◆ WHAT THE EXERCISE ASKS
Nothing other than the lines from the one containing "अपनाकर, व्यवसाय गतिशील" through the close of the entries below should be printed, each exactly.

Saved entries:
◇ ◇ ◇ ◇ ◇
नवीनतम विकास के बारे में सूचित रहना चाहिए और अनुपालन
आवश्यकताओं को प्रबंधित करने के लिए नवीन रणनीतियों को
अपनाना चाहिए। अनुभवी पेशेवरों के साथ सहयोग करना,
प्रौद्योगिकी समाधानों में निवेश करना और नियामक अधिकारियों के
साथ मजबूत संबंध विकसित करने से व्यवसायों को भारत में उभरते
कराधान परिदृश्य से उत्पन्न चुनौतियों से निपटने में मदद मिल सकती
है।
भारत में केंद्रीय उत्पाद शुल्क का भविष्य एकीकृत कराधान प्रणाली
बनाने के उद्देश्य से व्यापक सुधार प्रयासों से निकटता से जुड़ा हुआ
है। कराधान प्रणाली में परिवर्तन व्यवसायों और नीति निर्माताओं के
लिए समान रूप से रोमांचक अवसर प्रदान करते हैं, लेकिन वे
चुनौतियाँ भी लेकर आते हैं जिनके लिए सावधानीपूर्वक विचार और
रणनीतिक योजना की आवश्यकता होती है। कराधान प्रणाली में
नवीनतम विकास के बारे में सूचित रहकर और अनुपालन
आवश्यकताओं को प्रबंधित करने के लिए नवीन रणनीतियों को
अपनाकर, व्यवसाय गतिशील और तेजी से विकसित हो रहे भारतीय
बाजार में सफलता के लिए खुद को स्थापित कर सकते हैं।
◇ ◇ ◇ ◇ ◇
◆ EXPECTED ANSWER
अपनाकर, व्यवसाय गतिशील और तेजी से विकसित हो रहे भारतीय
बाजार में सफलता के लिए खुद को स्थापित कर सकते हैं।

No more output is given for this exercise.